Problem -
Quote, word for word, every line of the listing below, starting with the line that contains "infrastruktúraszolgáltatók keresnek pénzt" and continuing through the last line of the listing, and leave out the pictures.

Information supplied -
-- Opening Marker --

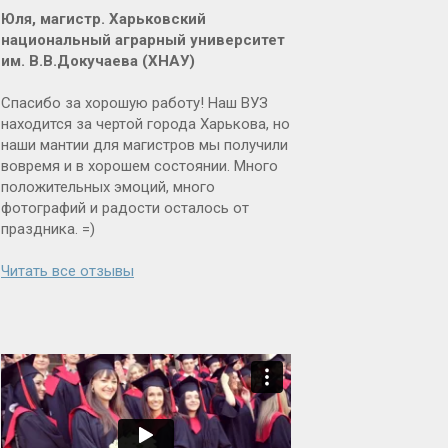
Юля, магистр. Харьковский
национальный аграрный университет
им. В.В.Докучаева (ХНАУ)
Спасибо за хорошую работу! Наш ВУЗ
находится за чертой города Харькова, но
наши мантии для магистров мы получили
вовремя и в хорошем состоянии. Много
положительных эмоций, много
фотографий и радости осталось от
праздника. =)
Читать все отзывы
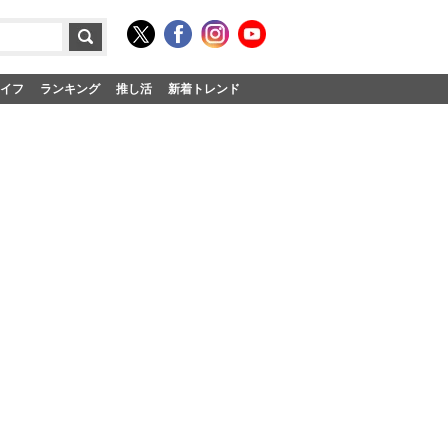
イフ
ランキング
推し活
新着トレンド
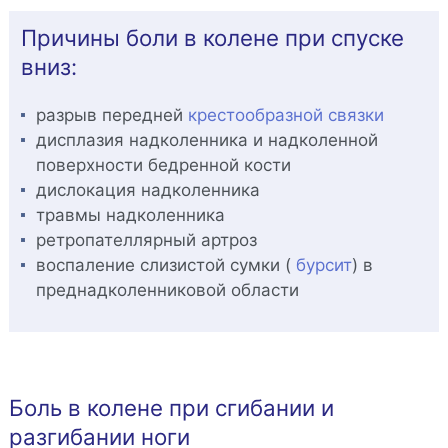
Причины боли в колене при спуске
вниз:
разрыв передней
крестообразной связки
дисплазия надколенника и надколенной
поверхности бедренной кости
дислокация надколенника
травмы надколенника
ретропателлярный артроз
воспаление слизистой сумки (
бурсит
) в
преднадколенниковой области
Боль в колене при сгибании и
разгибании ноги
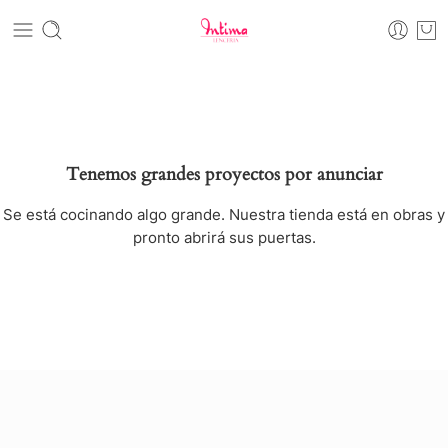
Tenemos grandes proyectos por anunciar
Se está cocinando algo grande. Nuestra tienda está en obras y
pronto abrirá sus puertas.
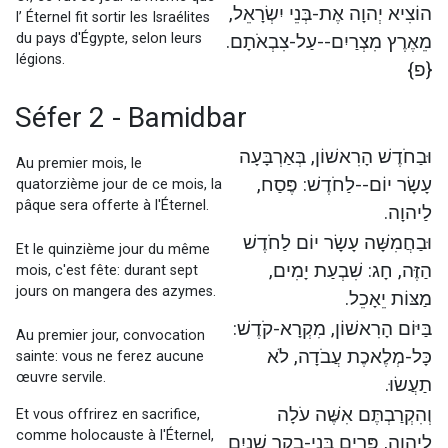
הוֹצִיא יְהוָה אֶת-בְּנֵי יִשְׂרָאֵל,
l’ Éternel fit sortir les Israélites
du pays d'Égypte, selon leurs
מֵאֶרֶץ מִצְרַיִם--עַל-צִבְאֹתָם.
légions.
{פ}
Séfer 2 - Bamidbar
וּבַחֹדֶשׁ הָרִאשׁוֹן, בְּאַרְבָּעָה
Au premier mois, le
עָשָׂר יוֹם--לַחֹדֶשׁ: פֶּסַח,
quatorzième jour de ce mois, la
pâque sera offerte à l'Éternel.
לַיהוָה.
וּבַחֲמִשָּׁה עָשָׂר יוֹם לַחֹדֶשׁ
Et le quinzième jour du même
הַזֶּה, חָג: שִׁבְעַת יָמִים,
mois, c'est fête: durant sept
jours on mangera des azymes.
מַצּוֹת יֵאָכֵל.
בַּיּוֹם הָרִאשׁוֹן, מִקְרָא-קֹדֶשׁ:
Au premier jour, convocation
כָּל-מְלֶאכֶת עֲבֹדָה, לֹא
sainte: vous ne ferez aucune
œuvre servile.
תַעֲשׂוּ.
וְהִקְרַבְתֶּם אִשֶּׁה עֹלָה
Et vous offrirez en sacrifice,
comme holocauste à l'Éternel,
לַיהוָה, פָּרִים בְּנֵי-בָקָר שְׁנַיִם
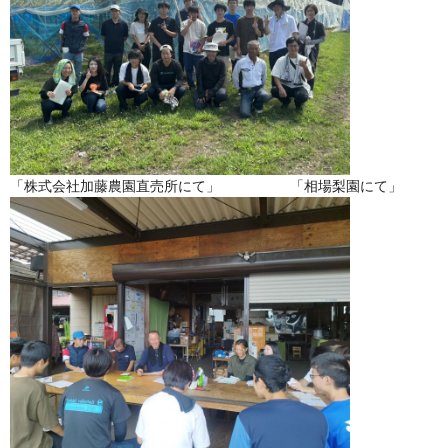
「株式会社加藤農園直売所にて」 「相場梨園にて」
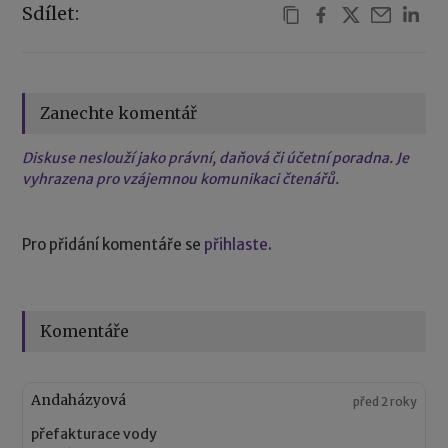
Sdílet:
Zanechte komentář
Diskuse neslouží jako právní, daňová či účetní poradna. Je
vyhrazena pro vzájemnou komunikaci čtenářů.
Pro přidání komentáře se
přihlaste
.
Komentáře
Andaházyová
před 2 roky
přefakturace vody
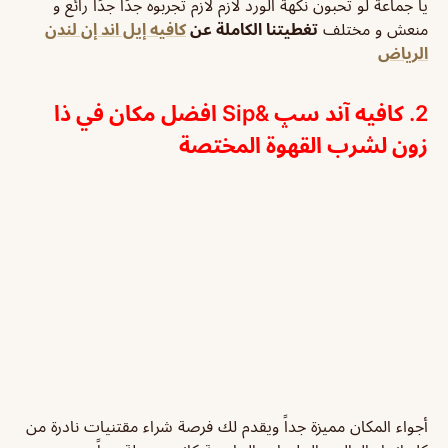
يا جماعة لو تحبون نكهة الورد لازم لازم تجربوه جدًا جدًا رائع و
منعش و مختلف
تغطيتنا الكاملة عن
كافيه إيل اند إن لندن
الرياض
2. كافيه آند سپ &Sip
افضل مكان في ذا
زون لشرب القهوة المختصة
أجواء المكان مميزة جداً ويقدم لك فرصة شراء مقتنيات نادرة من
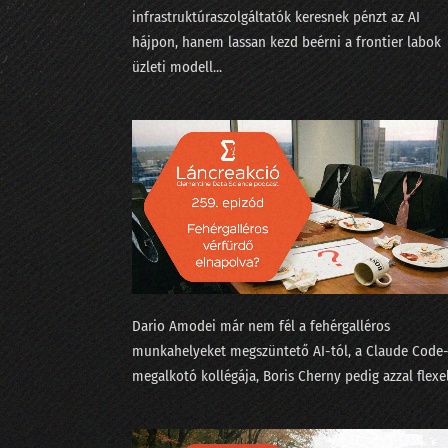
infrastruktúraszolgáltatók keresnek pénzt az AI
hájpon, hanem lassan kezd beérni a frontier labok
üzleti modell...
Dario Amodei már nem fél a fehérgalléros
munkahelyeket megszüntető AI-tól⁠, a Claude Code
megalkotó kollégája, ⁠Boris Cherny pedig azzal flexel⁠.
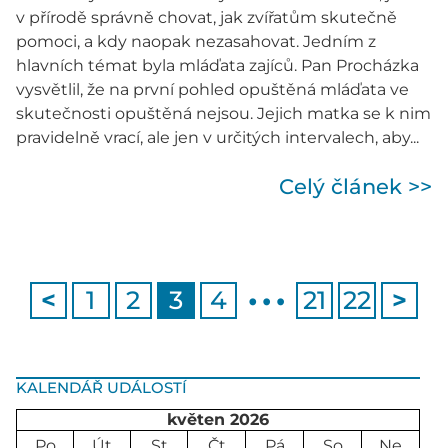
v přírodě správně chovat, jak zvířatům skutečně
pomoci, a kdy naopak nezasahovat. Jedním z
hlavních témat byla mláďata zajíců. Pan Procházka
vysvětlil, že na první pohled opuštěná mláďata ve
skutečnosti opuštěná nejsou. Jejich matka se k nim
pravidelně vrací, ale jen v určitých intervalech, aby...
Celý článek >>
…
<
1
2
3
4
21
22
>
KALENDÁŘ UDÁLOSTÍ
květen 2026
Po
Út
St
Čt
Pá
So
Ne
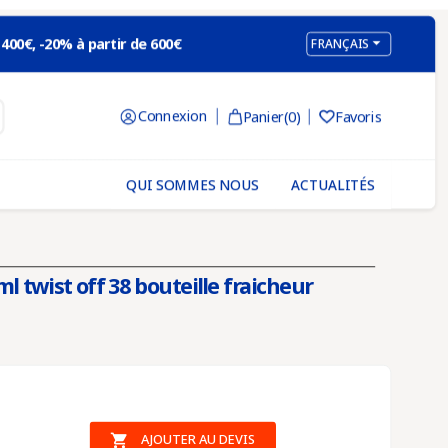

 400€, -20% à partir de 600€
FRANÇAIS
Connexion
Panier
(0)
Favoris

QUI SOMMES NOUS
ACTUALITÉS
l twist off 38 bouteille fraicheur

AJOUTER AU DEVIS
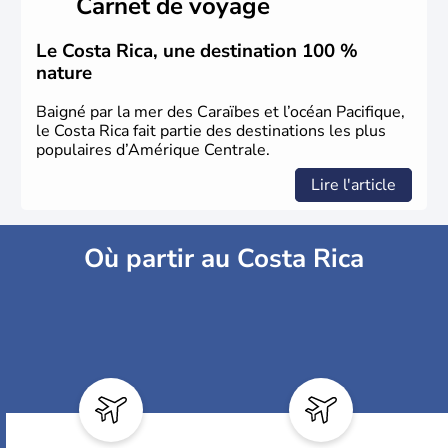
Carnet de voyage
Le Costa Rica, une destination 100 %
nature
Baigné par la mer des Caraïbes et l’océan Pacifique,
le Costa Rica fait partie des destinations les plus
populaires d’Amérique Centrale.
Lire l'article
Où partir au Costa Rica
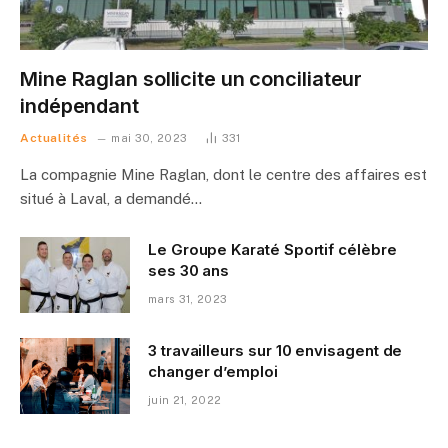
Mine Raglan sollicite un conciliateur
indépendant
Actualités
mai 30, 2023
331
La compagnie Mine Raglan, dont le centre des affaires est
situé à Laval, a demandé…
Le Groupe Karaté Sportif célèbre
ses 30 ans
mars 31, 2023
3 travailleurs sur 10 envisagent de
changer d’emploi
juin 21, 2022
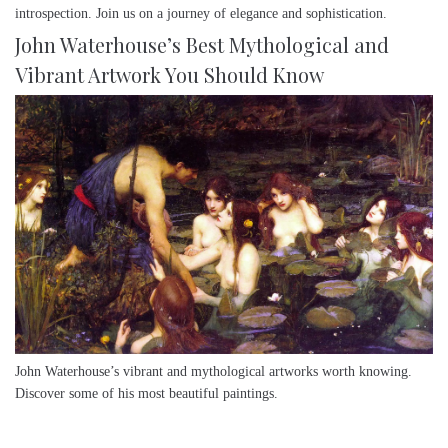
introspection. Join us on a journey of elegance and sophistication.
John Waterhouse’s Best Mythological and
Vibrant Artwork You Should Know
John Waterhouse’s vibrant and mythological artworks worth knowing.
Discover some of his most beautiful paintings.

-- Closing Marker --

Solved problem -
infrastruktúraszolgáltatók keresnek pénzt az AI
hájpon, hanem lassan kezd beérni a frontier labok
üzleti modell...
Dario Amodei már nem fél a fehérgalléros
munkahelyeket megszüntető AI-tól⁠, a Claude Code
megalkotó kollégája, ⁠Boris Cherny pedig azzal flexel⁠.
v přírodě správně chovat, jak zvířatům skutečně
pomoci, a kdy naopak nezasahovat. Jedním z
hlavních témat byla mláďata zajíců. Pan Procházka
vysvětlil, že na první pohled opuštěná mláďata ve
skutečnosti opuštěná nejsou. Jejich matka se k nim
pravidelně vrací, ale jen v určitých intervalech, aby...
Celý článek >>
…
<
1
2
3
4
21
22
>
KALENDÁŘ UDÁLOSTÍ
květen 2026
Po
Út
St
Čt
Pá
So
Ne

 400€, -20% à partir de 600€
FRANÇAIS
Connexion
Panier
(0)
Favoris

QUI SOMMES NOUS
ACTUALITÉS
l twist off 38 bouteille fraicheur

AJOUTER AU DEVIS
Carnet de voyage
Le Costa Rica, une destination 100 %
nature
Baigné par la mer des Caraïbes et l’océan Pacifique,
le Costa Rica fait partie des destinations les plus
populaires d’Amérique Centrale.
Lire l'article
Où partir au Costa Rica
Mine Raglan sollicite un conciliateur
indépendant
Actualités
mai 30, 2023
331
La compagnie Mine Raglan, dont le centre des affaires est
situé à Laval, a demandé…
Le Groupe Karaté Sportif célèbre
ses 30 ans
mars 31, 2023
3 travailleurs sur 10 envisagent de
changer d’emploi
juin 21, 2022
introspection. Join us on a journey of elegance and sophistication.
John Waterhouse’s Best Mythological and
Vibrant Artwork You Should Know
John Waterhouse’s vibrant and mythological artworks worth knowing.
Discover some of his most beautiful paintings.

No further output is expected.